GIVEN TASK 1
Count the lines in the entries below that contain the string "layout", and reply with the number alone.

EXTRACT TO READ

--

Catherine A. Mazza. Ms. Mazza currently serves as the Institutional Relationship Director at Schroders responsible for maintaining and enhancing Schroders’ relationships with existing institutional clients. Ms. Mazza is also a member of the Board of Managers of Schroder Fund Advisors LLC. Ms. Mazza has significant prior executive experience. She joined Schroders in 1994 and has served as a Trustee of the Trusts since 2003 and Chairman of the Trusts since 2006. She previously served as the President and Chief Executive Officer of Schroder Capital Funds (Delaware) and Schroder Series Trust, a Senior Vice President of Schroders, and Director of Schroder Fund Advisors Inc. Prior to joining Schroders, she worked at Alliance Capital Management, most recently as a Vice President in mutual funds. Ms. Mazza is Series 7, 63, and 24 licensed.
James D. Vaughn. Mr. Vaughn has significant professional experience. He is retired from Deloitte and Touche after a 32 year career where he was managing partner of the Denver Office and an audit partner in their financial services practice. He also served as a lead technical partner for accounting, auditing and SEC reporting matters and as a National Office SEC review partner. In his role as an audit partner, he was responsible for audits of a variety of financial service companies including mutual funds and investment managers. Mr. Vaughn has served as a Trustee of the Trusts since 2003. Mr. Vaughn serves as each Board of Trustee’s audit committee financial expert and he is the Chairman of each Trusts’ audit committee. He is active in the Independent Directors Council of the Investment Company Institute. The Independent Directors Council serves the mutual fund independent director community and provides a venue to advance the education, communication and policy positions of independent directors. He also serves as a director and chairman of the audit committee of AMG National Trust Bank, a firm that provides Banking, Trust, Wealth Management, and Investment Management Services. Mr. Vaughn lives in Golden, Colorado.

--

DATASET EXCERPTS

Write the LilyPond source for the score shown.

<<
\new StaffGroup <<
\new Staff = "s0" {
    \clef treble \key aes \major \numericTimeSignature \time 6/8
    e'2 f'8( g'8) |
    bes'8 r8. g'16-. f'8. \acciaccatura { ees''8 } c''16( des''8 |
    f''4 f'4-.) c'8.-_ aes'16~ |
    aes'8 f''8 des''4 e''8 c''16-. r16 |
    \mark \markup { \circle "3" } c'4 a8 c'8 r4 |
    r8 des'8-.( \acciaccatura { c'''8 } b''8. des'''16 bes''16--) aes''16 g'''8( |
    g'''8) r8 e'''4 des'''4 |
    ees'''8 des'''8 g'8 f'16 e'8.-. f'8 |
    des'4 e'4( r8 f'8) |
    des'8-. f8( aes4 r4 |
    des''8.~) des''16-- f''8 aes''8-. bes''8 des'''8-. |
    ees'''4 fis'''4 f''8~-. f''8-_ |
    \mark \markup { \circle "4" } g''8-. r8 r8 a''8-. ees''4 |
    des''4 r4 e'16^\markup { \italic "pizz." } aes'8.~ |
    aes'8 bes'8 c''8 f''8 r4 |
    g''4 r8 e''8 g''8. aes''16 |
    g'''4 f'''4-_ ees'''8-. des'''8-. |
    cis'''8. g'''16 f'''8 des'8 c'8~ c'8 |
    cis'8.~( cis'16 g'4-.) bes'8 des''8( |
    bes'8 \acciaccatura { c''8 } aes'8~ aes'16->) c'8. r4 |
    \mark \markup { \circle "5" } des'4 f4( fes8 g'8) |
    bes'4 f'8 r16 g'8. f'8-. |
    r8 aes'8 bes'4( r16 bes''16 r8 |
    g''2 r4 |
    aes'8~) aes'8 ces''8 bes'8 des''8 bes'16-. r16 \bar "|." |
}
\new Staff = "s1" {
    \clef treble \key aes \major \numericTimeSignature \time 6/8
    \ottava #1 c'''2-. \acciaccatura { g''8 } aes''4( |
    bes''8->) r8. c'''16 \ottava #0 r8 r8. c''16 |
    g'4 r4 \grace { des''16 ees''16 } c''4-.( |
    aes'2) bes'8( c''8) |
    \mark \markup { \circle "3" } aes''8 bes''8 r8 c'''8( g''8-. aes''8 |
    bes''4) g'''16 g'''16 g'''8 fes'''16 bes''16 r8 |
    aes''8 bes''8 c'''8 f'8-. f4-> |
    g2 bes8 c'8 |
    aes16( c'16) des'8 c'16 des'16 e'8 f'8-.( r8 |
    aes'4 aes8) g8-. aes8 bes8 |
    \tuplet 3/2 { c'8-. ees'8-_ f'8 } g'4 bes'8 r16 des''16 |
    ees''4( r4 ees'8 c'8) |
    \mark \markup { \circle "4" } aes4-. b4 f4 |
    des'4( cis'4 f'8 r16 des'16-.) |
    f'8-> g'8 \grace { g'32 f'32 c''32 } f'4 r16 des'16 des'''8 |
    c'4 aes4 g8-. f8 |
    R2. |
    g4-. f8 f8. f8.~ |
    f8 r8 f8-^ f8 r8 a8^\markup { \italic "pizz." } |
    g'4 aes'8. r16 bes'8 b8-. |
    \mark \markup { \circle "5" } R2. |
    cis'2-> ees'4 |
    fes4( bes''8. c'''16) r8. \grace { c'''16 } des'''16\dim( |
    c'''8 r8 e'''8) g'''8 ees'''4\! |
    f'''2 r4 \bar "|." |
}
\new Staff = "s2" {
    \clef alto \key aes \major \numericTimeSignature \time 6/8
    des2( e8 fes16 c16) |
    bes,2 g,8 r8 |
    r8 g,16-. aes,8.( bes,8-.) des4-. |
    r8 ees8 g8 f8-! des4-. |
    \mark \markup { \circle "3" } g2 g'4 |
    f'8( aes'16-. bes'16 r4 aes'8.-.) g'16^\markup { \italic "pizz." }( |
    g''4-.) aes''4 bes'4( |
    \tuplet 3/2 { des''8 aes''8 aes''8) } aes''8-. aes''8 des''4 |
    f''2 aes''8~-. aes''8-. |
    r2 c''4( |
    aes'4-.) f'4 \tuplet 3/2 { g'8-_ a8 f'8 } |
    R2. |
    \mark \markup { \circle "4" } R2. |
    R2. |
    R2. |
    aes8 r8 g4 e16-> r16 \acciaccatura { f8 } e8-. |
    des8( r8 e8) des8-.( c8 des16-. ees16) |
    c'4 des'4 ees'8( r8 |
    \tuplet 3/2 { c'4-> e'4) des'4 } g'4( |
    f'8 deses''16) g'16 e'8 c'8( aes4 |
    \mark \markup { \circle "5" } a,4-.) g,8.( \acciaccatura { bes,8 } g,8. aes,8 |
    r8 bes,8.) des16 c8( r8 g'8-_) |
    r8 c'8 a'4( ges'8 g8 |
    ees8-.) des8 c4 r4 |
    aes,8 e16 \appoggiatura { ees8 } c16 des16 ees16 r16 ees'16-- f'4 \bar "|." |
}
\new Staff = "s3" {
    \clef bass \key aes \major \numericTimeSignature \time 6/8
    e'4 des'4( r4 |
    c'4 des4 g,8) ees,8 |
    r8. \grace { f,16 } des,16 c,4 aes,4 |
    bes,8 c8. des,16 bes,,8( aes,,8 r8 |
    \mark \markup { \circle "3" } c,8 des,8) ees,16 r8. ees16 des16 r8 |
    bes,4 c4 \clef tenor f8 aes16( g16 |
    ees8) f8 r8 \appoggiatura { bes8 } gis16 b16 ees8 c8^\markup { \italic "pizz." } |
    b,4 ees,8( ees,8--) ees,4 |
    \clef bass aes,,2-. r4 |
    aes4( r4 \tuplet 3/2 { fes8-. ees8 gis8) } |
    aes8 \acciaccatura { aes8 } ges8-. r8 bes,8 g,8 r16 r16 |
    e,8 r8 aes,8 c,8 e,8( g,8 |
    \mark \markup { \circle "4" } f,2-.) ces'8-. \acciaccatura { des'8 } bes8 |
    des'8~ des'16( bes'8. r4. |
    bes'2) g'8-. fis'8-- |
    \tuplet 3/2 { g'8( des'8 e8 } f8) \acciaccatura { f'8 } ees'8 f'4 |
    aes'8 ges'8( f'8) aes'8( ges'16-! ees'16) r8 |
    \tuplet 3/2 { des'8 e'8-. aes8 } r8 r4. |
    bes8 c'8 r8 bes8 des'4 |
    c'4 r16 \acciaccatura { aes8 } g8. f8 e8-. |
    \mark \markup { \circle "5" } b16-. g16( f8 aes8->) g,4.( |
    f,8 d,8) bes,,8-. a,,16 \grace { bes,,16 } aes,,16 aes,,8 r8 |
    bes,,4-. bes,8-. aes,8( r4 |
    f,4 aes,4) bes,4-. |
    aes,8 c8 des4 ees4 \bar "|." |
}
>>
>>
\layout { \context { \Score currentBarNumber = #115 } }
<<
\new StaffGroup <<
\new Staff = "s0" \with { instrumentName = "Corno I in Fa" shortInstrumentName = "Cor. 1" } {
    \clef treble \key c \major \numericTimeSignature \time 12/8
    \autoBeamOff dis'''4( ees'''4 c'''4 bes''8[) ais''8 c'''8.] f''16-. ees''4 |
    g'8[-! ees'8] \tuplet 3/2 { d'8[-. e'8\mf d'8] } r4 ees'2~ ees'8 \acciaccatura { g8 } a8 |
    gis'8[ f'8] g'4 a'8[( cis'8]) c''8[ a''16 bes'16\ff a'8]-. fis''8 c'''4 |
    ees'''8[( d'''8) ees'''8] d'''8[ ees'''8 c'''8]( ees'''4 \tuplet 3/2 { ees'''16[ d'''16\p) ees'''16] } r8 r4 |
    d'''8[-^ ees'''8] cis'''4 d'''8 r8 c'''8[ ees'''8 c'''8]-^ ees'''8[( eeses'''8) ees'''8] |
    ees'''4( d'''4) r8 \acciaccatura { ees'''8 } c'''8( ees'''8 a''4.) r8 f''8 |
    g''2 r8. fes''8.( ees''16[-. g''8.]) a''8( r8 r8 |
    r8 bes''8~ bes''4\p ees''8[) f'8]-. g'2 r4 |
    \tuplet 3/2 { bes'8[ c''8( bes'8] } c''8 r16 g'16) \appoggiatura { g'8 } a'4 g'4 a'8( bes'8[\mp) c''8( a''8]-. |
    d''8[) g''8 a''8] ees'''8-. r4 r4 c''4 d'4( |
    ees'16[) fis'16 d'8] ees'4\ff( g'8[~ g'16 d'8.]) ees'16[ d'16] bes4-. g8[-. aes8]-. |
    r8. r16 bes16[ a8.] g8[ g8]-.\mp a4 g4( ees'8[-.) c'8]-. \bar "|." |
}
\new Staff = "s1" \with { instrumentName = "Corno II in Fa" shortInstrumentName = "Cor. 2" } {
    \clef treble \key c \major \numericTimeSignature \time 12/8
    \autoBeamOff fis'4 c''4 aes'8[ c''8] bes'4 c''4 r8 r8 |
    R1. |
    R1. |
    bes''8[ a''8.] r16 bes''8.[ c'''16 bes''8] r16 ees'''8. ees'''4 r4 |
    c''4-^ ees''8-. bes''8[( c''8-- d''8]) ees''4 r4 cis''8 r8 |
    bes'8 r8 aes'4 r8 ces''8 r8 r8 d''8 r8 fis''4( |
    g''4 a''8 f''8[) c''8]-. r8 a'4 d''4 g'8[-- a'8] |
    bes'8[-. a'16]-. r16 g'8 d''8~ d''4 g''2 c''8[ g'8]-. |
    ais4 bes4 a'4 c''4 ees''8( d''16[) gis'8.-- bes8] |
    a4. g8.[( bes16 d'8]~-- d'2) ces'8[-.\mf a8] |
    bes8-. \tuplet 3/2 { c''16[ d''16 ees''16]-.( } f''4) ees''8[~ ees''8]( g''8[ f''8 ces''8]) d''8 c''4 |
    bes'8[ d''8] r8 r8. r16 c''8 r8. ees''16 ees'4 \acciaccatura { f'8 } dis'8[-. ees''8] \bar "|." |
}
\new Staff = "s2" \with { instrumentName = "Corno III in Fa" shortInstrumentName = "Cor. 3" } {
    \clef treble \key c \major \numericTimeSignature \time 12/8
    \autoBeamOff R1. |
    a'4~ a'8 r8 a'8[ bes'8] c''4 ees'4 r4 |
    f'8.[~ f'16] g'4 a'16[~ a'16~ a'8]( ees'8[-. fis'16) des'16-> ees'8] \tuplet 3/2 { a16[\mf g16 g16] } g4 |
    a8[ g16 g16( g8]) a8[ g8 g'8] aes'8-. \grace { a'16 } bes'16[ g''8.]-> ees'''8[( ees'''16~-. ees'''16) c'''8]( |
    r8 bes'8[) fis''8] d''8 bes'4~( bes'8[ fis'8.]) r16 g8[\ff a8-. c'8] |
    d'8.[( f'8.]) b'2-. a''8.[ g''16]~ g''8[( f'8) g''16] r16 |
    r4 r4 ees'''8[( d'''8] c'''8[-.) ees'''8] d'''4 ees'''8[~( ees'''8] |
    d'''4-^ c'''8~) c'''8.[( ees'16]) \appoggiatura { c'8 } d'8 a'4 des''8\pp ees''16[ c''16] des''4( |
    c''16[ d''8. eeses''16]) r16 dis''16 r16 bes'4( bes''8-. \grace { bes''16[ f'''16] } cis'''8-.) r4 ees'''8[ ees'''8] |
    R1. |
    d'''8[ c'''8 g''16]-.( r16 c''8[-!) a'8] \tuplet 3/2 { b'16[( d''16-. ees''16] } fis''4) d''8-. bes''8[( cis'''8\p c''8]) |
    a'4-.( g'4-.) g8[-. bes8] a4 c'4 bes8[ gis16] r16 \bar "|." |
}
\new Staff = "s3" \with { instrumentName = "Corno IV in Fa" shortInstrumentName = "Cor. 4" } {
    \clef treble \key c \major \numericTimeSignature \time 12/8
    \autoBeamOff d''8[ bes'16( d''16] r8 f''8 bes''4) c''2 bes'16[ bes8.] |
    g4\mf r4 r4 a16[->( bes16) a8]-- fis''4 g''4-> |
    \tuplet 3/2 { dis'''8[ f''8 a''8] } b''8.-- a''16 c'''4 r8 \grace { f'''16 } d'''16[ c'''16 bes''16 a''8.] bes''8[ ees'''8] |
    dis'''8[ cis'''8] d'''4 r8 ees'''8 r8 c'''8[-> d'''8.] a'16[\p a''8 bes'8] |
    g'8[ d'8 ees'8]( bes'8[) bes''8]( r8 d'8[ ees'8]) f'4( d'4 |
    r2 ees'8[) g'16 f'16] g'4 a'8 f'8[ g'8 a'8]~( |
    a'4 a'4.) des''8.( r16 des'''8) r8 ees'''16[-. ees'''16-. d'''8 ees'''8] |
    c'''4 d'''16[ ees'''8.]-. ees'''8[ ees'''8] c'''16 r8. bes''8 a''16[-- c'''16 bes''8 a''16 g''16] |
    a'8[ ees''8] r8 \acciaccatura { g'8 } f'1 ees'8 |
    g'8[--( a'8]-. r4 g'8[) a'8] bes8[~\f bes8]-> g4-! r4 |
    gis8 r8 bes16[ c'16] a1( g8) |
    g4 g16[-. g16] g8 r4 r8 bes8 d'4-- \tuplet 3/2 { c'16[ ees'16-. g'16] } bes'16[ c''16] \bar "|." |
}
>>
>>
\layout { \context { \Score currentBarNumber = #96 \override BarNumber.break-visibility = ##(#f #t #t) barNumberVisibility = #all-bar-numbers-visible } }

--

GIVEN TASK 2
Proceed with the trustee biographies above by writing what comes after their final sentence.

TASK RESULT 1
2

TASK RESULT 2
Other Trustees.
William L. Means. Mr. Means served as the Chief Investment Officer for the Alaska Permanent Fund Corporation, and he brings to the Boards of Trustees significant executive experience, as well as expertise in fixed income securities. Since 1997 (or, in the case of Schroder Global Series Trust, since its inception in 2003), he has served as a Trustee of each Trust. Mr. Means is not a nominee for Trustee.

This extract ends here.